Rewrite the records from the start through the line containing "split-toning: shadows ›", changing "developed" to "edited" and keeping everything else the same.

**Data supplied:**
++++++++

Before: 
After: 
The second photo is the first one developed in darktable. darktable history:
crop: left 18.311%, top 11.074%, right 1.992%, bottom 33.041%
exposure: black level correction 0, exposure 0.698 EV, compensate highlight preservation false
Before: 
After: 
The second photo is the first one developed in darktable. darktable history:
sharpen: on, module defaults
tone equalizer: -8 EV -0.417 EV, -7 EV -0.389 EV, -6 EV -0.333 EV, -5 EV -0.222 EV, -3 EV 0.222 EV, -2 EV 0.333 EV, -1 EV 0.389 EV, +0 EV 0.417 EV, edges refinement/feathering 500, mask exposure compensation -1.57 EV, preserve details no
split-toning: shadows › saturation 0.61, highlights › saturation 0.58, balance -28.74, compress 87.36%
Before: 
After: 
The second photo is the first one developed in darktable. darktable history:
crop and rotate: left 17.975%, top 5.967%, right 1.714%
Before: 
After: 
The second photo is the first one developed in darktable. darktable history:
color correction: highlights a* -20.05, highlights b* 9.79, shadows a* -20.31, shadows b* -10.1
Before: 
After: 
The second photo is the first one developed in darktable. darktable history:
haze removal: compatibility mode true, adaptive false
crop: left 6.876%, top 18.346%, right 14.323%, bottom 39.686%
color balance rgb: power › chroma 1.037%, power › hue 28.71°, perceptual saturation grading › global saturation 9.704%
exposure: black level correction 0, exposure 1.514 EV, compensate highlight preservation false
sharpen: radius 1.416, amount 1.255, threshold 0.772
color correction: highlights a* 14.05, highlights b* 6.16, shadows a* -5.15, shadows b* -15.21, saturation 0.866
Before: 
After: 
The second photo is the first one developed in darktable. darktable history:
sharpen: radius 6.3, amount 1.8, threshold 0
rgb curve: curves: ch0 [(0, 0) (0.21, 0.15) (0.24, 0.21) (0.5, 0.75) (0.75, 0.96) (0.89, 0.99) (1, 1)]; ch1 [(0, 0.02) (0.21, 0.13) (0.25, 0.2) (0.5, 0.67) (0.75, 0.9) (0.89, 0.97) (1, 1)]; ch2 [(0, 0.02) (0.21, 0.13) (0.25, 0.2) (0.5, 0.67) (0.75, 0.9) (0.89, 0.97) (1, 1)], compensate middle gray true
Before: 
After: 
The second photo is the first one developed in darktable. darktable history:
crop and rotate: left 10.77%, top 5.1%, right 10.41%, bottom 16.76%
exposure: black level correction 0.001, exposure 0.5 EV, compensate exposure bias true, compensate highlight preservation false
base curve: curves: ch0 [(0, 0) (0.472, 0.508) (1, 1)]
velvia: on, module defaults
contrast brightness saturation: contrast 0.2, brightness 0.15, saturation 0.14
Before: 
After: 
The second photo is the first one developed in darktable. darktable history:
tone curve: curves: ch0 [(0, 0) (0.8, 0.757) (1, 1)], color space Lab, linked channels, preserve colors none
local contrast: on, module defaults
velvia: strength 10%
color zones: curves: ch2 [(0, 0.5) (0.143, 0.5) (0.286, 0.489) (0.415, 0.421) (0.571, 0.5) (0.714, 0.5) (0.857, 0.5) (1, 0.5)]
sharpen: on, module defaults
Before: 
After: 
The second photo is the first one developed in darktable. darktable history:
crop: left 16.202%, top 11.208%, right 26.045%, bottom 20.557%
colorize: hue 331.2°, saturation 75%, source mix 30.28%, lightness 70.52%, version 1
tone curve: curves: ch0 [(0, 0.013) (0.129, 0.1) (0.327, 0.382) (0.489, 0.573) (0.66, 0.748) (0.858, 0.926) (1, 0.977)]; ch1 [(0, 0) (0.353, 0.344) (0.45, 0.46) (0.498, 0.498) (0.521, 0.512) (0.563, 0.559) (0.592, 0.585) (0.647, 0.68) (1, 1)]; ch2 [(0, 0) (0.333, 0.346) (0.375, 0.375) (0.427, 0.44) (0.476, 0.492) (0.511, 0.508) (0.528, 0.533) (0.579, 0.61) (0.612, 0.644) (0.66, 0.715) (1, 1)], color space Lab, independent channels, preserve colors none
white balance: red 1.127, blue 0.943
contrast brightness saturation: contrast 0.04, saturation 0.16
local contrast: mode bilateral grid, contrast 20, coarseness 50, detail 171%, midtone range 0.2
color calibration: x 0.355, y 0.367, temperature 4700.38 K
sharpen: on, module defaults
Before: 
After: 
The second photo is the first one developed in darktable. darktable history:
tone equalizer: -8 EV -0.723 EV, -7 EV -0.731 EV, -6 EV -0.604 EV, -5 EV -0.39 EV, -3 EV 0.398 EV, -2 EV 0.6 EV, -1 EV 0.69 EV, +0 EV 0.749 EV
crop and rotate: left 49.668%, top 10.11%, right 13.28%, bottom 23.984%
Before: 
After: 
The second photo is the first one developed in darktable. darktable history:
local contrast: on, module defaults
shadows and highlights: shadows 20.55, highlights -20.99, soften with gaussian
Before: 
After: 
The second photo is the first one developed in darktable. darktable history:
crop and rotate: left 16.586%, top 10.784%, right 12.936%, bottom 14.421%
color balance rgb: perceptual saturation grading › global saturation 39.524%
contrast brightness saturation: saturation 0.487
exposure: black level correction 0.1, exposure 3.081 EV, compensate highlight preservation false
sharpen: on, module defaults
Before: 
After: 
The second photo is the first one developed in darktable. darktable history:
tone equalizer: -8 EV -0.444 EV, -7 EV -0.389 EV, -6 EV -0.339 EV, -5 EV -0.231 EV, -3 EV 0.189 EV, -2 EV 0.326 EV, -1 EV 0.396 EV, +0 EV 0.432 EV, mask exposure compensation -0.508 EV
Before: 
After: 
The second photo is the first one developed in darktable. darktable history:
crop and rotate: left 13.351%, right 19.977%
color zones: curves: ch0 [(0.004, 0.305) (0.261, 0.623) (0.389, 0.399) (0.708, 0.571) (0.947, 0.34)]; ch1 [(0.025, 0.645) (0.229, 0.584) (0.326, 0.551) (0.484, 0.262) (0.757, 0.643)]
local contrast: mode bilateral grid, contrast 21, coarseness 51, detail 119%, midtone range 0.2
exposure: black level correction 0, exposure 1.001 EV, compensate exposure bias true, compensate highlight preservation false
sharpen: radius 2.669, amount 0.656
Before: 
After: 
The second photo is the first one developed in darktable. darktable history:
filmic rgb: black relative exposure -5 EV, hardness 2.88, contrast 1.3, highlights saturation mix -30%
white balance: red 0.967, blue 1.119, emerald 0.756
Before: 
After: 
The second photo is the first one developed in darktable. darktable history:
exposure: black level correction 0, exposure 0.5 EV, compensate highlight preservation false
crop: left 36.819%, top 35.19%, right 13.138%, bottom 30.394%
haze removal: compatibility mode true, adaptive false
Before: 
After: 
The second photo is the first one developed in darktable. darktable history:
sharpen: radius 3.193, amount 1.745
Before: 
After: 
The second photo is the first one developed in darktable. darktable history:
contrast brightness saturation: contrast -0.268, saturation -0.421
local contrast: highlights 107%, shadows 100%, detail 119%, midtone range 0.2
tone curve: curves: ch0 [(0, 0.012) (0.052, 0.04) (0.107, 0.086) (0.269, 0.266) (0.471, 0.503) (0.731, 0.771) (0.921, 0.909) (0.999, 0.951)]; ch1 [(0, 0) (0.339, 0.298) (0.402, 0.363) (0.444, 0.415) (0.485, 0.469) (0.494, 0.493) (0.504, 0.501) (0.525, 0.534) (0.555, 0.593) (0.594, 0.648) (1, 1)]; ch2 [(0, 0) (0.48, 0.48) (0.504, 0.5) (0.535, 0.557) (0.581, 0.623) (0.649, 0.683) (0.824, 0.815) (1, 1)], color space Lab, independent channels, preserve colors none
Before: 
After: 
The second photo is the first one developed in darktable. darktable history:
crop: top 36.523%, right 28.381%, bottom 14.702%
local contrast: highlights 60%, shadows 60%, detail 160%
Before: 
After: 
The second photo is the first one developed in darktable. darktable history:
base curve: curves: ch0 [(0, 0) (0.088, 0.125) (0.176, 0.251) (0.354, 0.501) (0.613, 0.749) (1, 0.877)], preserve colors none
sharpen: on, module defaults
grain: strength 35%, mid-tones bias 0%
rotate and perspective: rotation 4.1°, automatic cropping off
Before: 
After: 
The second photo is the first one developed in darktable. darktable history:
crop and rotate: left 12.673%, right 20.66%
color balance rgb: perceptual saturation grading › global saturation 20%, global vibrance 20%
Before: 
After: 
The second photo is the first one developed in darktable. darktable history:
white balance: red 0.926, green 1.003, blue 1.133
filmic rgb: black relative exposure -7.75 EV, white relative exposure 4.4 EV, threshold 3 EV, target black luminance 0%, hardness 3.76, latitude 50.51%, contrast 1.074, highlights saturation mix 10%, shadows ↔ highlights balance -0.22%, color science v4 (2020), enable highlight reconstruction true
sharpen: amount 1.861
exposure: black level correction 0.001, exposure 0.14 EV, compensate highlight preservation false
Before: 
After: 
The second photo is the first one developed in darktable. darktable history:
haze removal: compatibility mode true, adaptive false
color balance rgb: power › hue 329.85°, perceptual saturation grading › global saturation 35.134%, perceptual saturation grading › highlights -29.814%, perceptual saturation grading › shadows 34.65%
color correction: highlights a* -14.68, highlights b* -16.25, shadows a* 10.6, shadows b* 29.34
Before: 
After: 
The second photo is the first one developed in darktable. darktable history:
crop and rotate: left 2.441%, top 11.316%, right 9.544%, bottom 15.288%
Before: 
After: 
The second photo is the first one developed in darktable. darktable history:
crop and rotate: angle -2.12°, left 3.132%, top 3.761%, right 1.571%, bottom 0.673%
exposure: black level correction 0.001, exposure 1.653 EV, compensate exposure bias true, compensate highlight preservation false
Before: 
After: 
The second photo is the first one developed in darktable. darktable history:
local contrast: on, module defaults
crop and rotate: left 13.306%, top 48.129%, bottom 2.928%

++++++++

**Written answer:**
Before: 
After: 
The second photo is the first one edited in darktable. darktable history:
crop: left 18.311%, top 11.074%, right 1.992%, bottom 33.041%
exposure: black level correction 0, exposure 0.698 EV, compensate highlight preservation false
Before: 
After: 
The second photo is the first one edited in darktable. darktable history:
sharpen: on, module defaults
tone equalizer: -8 EV -0.417 EV, -7 EV -0.389 EV, -6 EV -0.333 EV, -5 EV -0.222 EV, -3 EV 0.222 EV, -2 EV 0.333 EV, -1 EV 0.389 EV, +0 EV 0.417 EV, edges refinement/feathering 500, mask exposure compensation -1.57 EV, preserve details no
split-toning: shadows › saturation 0.61, highlights › saturation 0.58, balance -28.74, compress 87.36%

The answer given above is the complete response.